The city of Rohnert Park, home of Sonoma State, is smack in the middle of Wine Country, USA.
So is it any wonder that just before a snap the Cossacks' defense looks like 11 drunks readying to pounce on the last bottle of Ripple?
Sonoma's defense lined up just about every way imaginable Saturday night against Cal State Northridge, and the Cossacks blitzed from just about every direction.
And they almost stumbled away with an upset victory.
Northridge defeated Sonoma, 13-6, in front of 3,426 at North Campus Stadium thanks to a 29-yard touchdown pass from Rob Huffman to Keith Wright three minutes into the second half.
It was one of the few offensive plays Northridge was able to run as diagramed.
"Sometimes it looked like they had more than 11 guys out there," CSUN tailback Lance Harper said. "And sometimes it looked like all 11 were coming."
This was by design, of course.
Marty Fine, a former defensive coordinator who is in his first season as Sonoma's head coach, said since he had reasoned that his defense couldn't run through the Matadors, they'd run past them.
"They were bigger than us so we figured we couldn't just sit in one defense and let them punch it at us," he said.
So the Cossacks jumped around--and often landed in the Matador backfield.
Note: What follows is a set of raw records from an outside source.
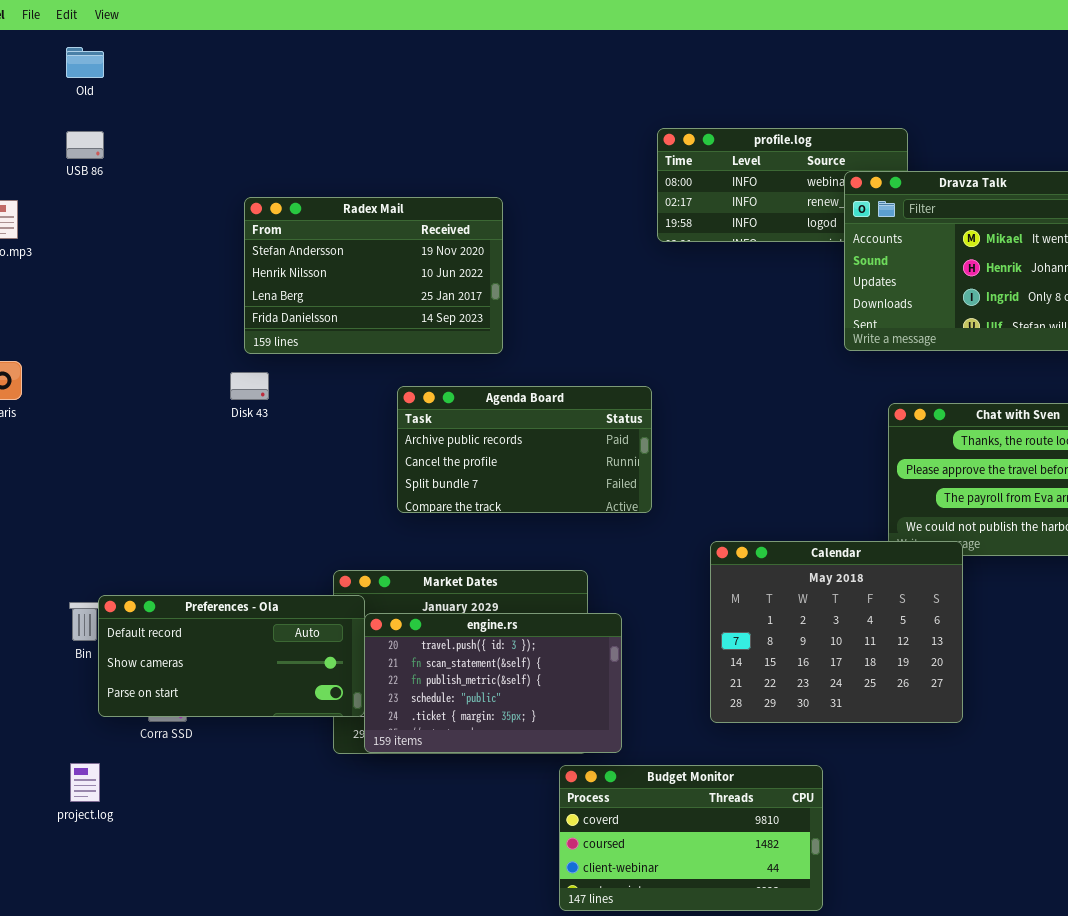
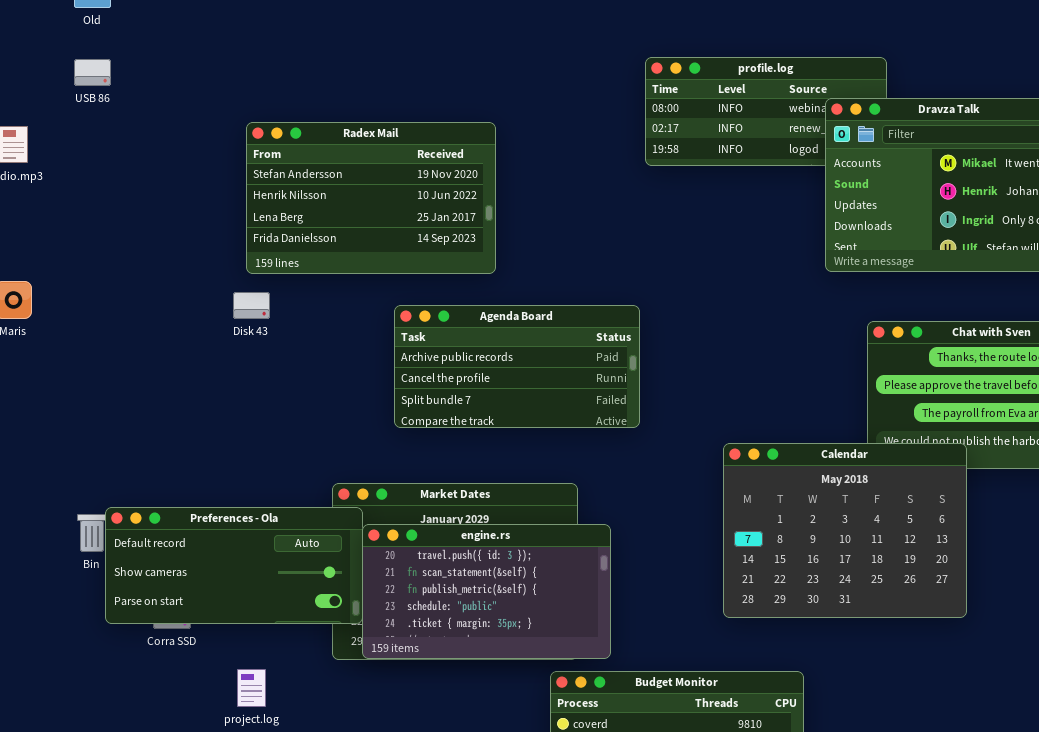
Calendar: [710,541,963,723] -> [723,443,967,618], moved
project.log: [70,763,100,802] -> [237,669,266,707], moved

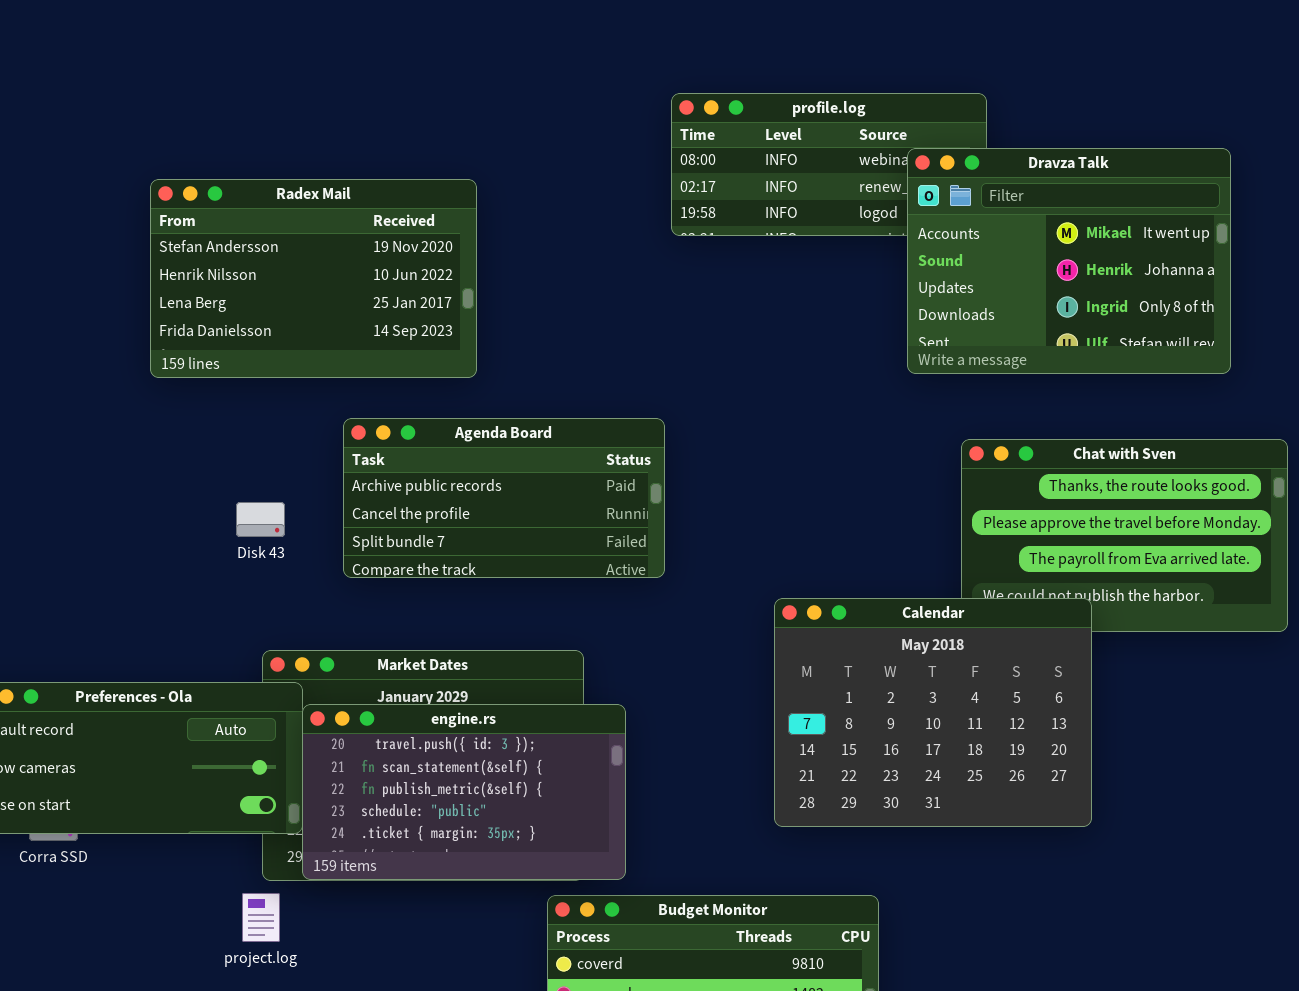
Disk 43: [233,292,270,319] -> [236,502,285,537], moved
project.log: [237,669,266,707] -> [242,893,280,942], moved

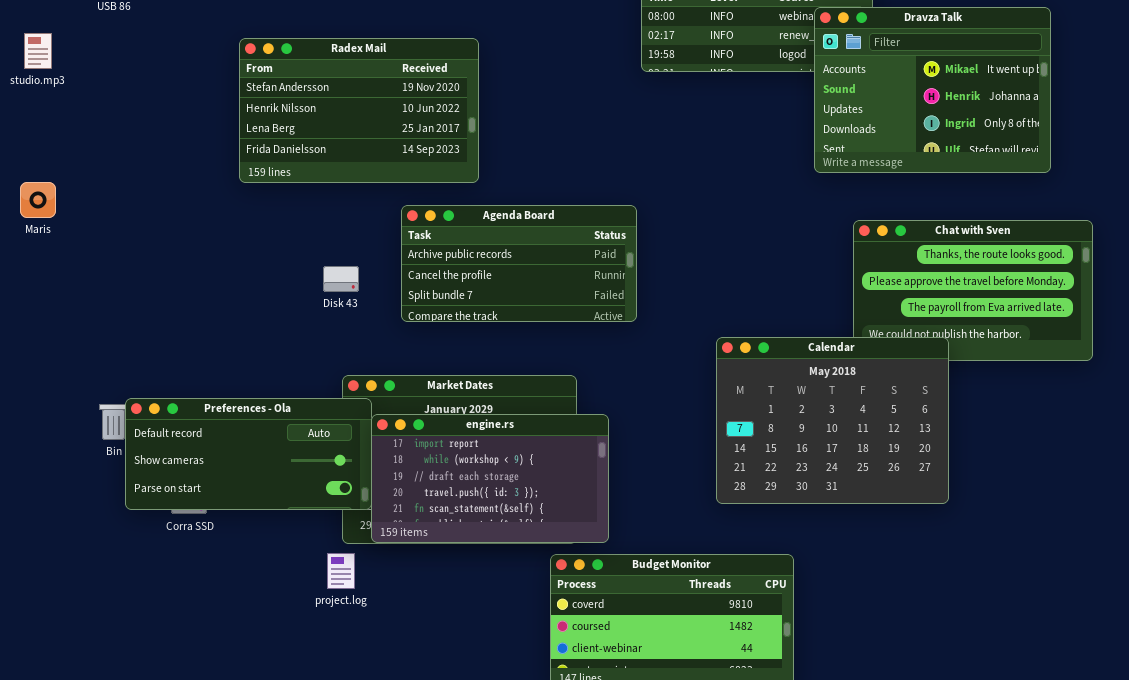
Radex Mail: [150,179,477,378] -> [239,38,479,183], moved
engine.rs: [302,704,626,880] -> [371,414,609,543], scrolled up 3 rows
It may have looked like chaos, but, CSUN Coach Bob Burt said, "They knew exactly what they were doing."
And that was botching things up for Northridge. Huffman's scoring pass to Wright was one of only four completions in 16 attempts for the Matador passing game.
Hounded and grounded by the Sonoma rush, Huffman, a JC All-American at Glendale College last year, was left with a simple explanation after the game.
"That blitz really messed us up," he said.
Northridge (2-1) had only 211 in total offense after gaining 496 yards in a 45-0 win over San Francisco State last week.
Harper provided the only offensive spark for Northridge. The sophomore from San Fernando High rushed for 53 yards on nine carries and caught a screen pass and turned it into a 29-yard gain.
The Matador defense, which wasn't scored on for the second consecutive week, set up both Northridge touchdowns and recorded nine quarterback sacks, including four by outside linebacker Jim Crane. The sacks left Sonoma with minus-2 yards rushing on 33 attempts. And when the Cossacks threw the ball, their luck was almost as bad.
Curiously, Sonoma tried to pick on cornerback Kip Dukes, who was All-Western Football Conference last season. Result: Duke had two interceptions. Safety Sean Scott added a third Matador interception, which set up the winning touchdown pass from Huffman to Wright.
Sonoma quarterback Randy Lingle, who came into the game with 518 yards passing in two games, was 15 of 27 for 151 yards.
Yet the longest scoring drive of the first half was one yard.
Northridge got credit for that when Richard Brown skipped over right tackle for a first-quarter touchdown after Sonoma punter Mike Braun ran down an errant snap at the 1-yard line.